● **FRAGEN ZUM MATERIAL**
**1.** Kopieren Sie aus dem Redeauszug wörtlich die Passage, die mit „Aus volkswirtschaftlicher Sicht“ beginnt und bis einschließlich „mit einiger Sorge.“ reicht.
**2.** Was steht dazu im Redeauszug?
(a) In welchem Jahr wurde der Verband gegründet?
(b) Wann startete der Einheitliche Europäische Bankenaufsichtsmechanismus (SSM)?
(c) Wie viel an Kundeneinlagen halten die Mitgliedsbanken laut Bundesbankstatistik?

● **ZU UNTERSUCHENDER TEXT**

Zunächst möchte ich mich aber für die Einladung zu dieser Veranstaltung bedanken und dem Verband der Auslandsbanken in Deutschland und allen, die dort Verantwortung tragen, ganz herzlich zum 35-jährigen Bestehen gratulieren. Ich freue mich, dass sich Ihr Verband zu einem wichtigen Ansprechpartner entwickelt hat, der aus Frankfurt nicht mehr wegzudenken ist.
Seit seiner Gründung im Jahr 1982 ist Ihr Verband nicht nur merklich gewachsen, der Finanzplatz ist zugleich noch internationaler geworden. So schlägt das Herz der europäischen Geldpolitik inzwischen hier am Main bei der Europäischen Zentralbank (EZB). Und mit dem Start des Einheitlichen Europäischen Bankenaufsichtsmechanismus (SSM) im November 2014 ist Frankfurt auch das Zentrum der europäischen Bankenaufsicht geworden. Ihr Verband hat seinen Sitz also im Herzen des Geschehens. Ein Standortvorteil, den Sie gewiss zu nutzen wissen.

Zwar hat eine Studie des Meinungsforschungsinstituts Forsa und der Techniker-Krankenkasse vor vier Jahren festgestellt, dass der Stress mit 35 Jahren am größten sei.1 Bislang habe ich bei Ihnen aber noch keine Anzeichen für einen Burn-out erkennen können. Auch in diesem mittleren Alter scheint mir Ihr Verband frisch genug zu sein, um auch künftig kompetent die Interessen der Mitgliedsbanken zu vertreten, die trotz des dauerhaft niedrigen Zinsniveaus gemäß Bundesbankstatistik weiterhin fast 540 Milliarden € Kundeneinlagen halten.

Würde man Radio Eriwan fragen, ob ein Finanzplatz starke Auslandsbanken braucht, dann dürfte die Antwort lauten: Im Prinzip ja, aber es könnte auch umgekehrt sein. Die Aussage wäre sogar richtig. So sagt die Anziehungskraft eines Finanzplatzes auf Auslandsbanken einiges über dessen Attraktivität aus. Andererseits beleben neue Unternehmen mit zusätzlichen Angeboten den Wettbewerb. Das ist Marktwirtschaft.

Aus volkswirtschaftlicher Sicht betrachtet, ist grenzüberschreitender Austausch langfristig wohlstandsfördernd. Wer meint, dass Protektionismus wirtschaftliche Probleme löst, der möge einmal einen intensiveren Blick in die Geschichtsbücher werfen. Die Zeiten, in denen sich Nationen gegen Freihandel und fremdes Kapital abgeschottet haben, dürften nicht zu den glücklicheren Phasen der Menschheit gehört haben. Dass entsprechende Tendenzen mancherorts auf dem Vormarsch sind – und das keineswegs nur außerhalb Deutschlands -, sehe ich daher mit einiger Sorge.

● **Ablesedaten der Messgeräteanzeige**
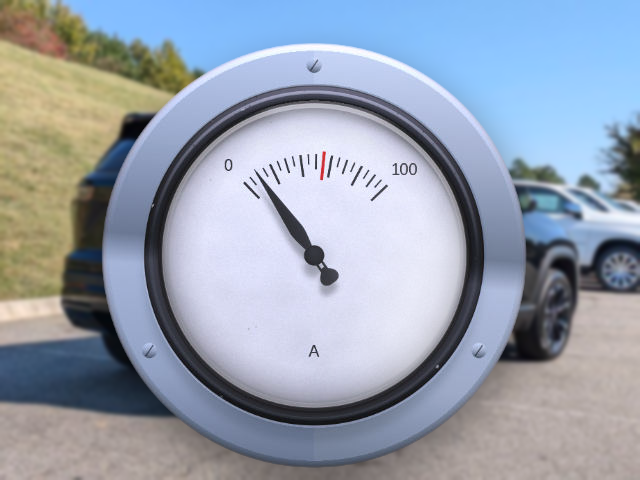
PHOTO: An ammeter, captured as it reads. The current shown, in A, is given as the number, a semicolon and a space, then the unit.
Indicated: 10; A
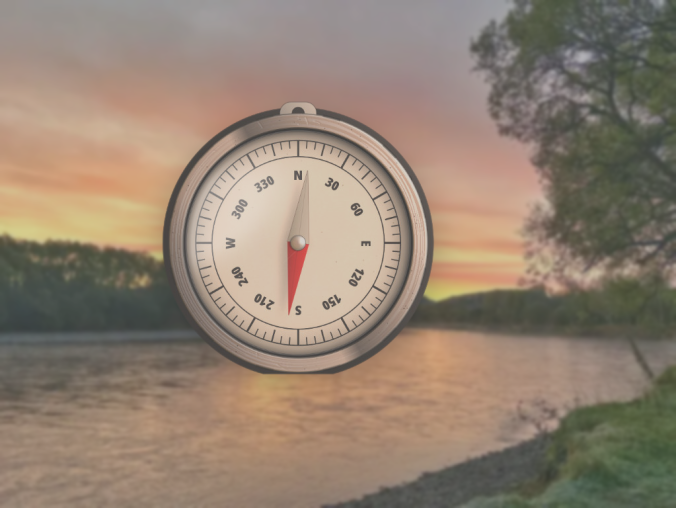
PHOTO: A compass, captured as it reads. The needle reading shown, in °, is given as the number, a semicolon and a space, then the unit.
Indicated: 187.5; °
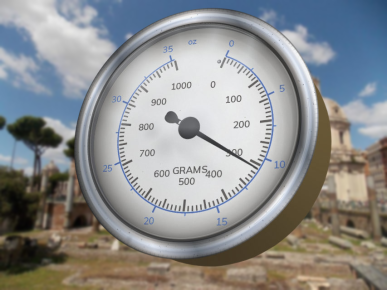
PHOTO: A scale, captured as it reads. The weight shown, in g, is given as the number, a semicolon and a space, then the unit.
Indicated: 310; g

● **ERGEBNISSE DER AUFGABEN**
**1.**
Aus volkswirtschaftlicher Sicht betrachtet, ist grenzüberschreitender Austausch langfristig wohlstandsfördernd. Wer meint, dass Protektionismus wirtschaftliche Probleme löst, der möge einmal einen intensiveren Blick in die Geschichtsbücher werfen. Die Zeiten, in denen sich Nationen gegen Freihandel und fremdes Kapital abgeschottet haben, dürften nicht zu den glücklicheren Phasen der Menschheit gehört haben. Dass entsprechende Tendenzen mancherorts auf dem Vormarsch sind – und das keineswegs nur außerhalb Deutschlands -, sehe ich daher mit einiger Sorge.

**2.**
(a) 1982
(b) Im November 2014
(c) Fast 540 Milliarden €